• **TASK**
Reproduce verbatim the part of the data that opens with the line containing "#### **Story 22.3: Portfolio" and closes with the line containing "## Doporučené úložky", including both of those lines. Leave the pictures out of your answer.

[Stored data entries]
⁂

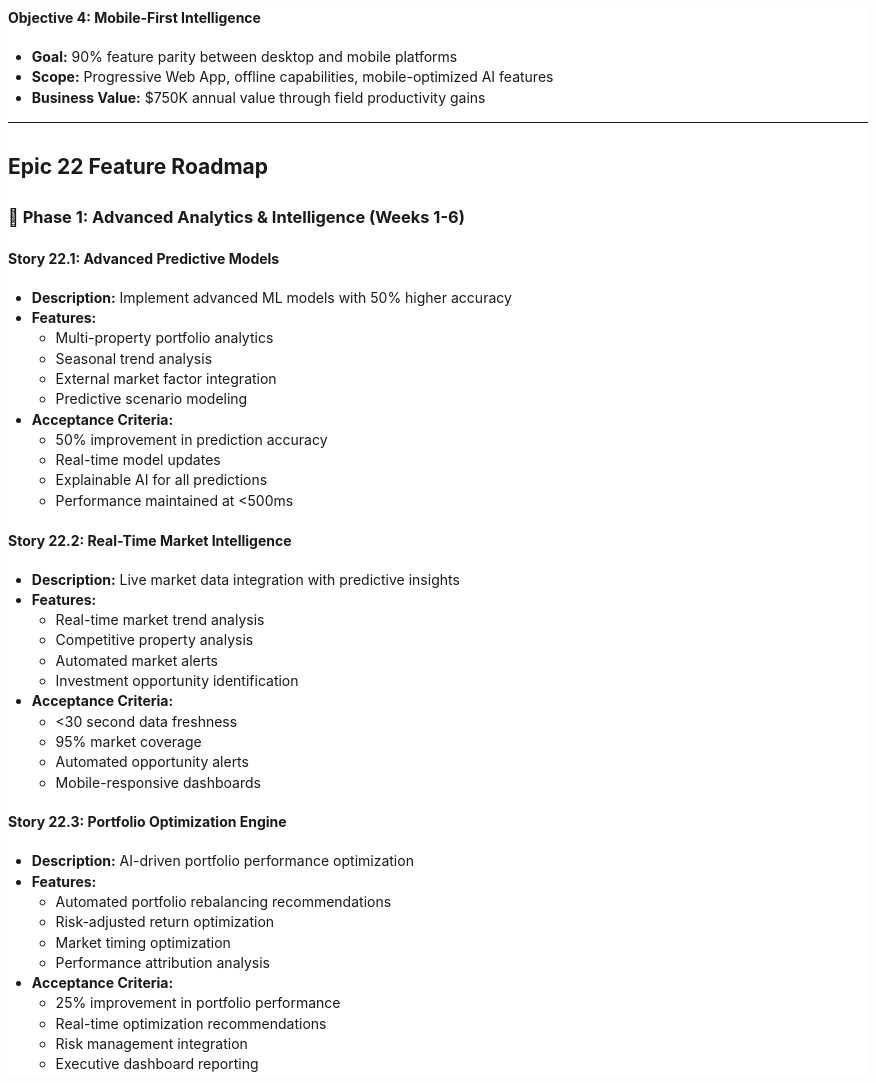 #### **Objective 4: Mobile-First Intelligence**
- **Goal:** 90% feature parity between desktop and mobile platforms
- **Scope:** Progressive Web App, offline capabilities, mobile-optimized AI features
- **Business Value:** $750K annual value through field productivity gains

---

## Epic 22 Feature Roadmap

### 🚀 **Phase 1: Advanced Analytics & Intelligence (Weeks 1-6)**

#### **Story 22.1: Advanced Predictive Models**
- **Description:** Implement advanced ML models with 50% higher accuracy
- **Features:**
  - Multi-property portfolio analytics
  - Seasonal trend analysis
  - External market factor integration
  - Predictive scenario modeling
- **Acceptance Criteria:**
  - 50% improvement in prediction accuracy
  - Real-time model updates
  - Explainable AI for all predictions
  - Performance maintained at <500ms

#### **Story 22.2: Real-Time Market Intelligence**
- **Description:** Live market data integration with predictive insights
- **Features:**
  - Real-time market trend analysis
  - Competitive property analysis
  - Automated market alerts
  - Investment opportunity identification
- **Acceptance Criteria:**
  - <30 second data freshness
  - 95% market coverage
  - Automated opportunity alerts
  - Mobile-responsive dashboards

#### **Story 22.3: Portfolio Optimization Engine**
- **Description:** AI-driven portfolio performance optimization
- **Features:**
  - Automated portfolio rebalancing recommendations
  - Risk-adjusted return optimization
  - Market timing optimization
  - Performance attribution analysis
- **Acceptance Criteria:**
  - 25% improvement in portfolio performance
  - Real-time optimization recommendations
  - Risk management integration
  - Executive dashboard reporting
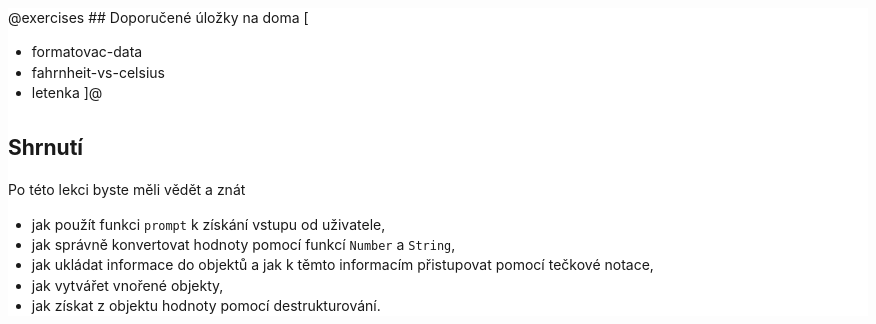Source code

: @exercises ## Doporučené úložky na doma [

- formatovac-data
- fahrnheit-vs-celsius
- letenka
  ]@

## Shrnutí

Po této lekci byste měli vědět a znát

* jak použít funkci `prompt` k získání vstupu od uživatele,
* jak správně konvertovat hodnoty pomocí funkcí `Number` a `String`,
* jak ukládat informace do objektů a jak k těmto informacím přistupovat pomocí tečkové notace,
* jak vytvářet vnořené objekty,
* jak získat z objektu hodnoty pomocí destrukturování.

⁂

• **SOLVED EXERCISE**
#### **Story 22.3: Portfolio Optimization Engine**
- **Description:** AI-driven portfolio performance optimization
- **Features:**
  - Automated portfolio rebalancing recommendations
  - Risk-adjusted return optimization
  - Market timing optimization
  - Performance attribution analysis
- **Acceptance Criteria:**
  - 25% improvement in portfolio performance
  - Real-time optimization recommendations
  - Risk management integration
  - Executive dashboard reporting
Source code

: @exercises ## Doporučené úložky na doma [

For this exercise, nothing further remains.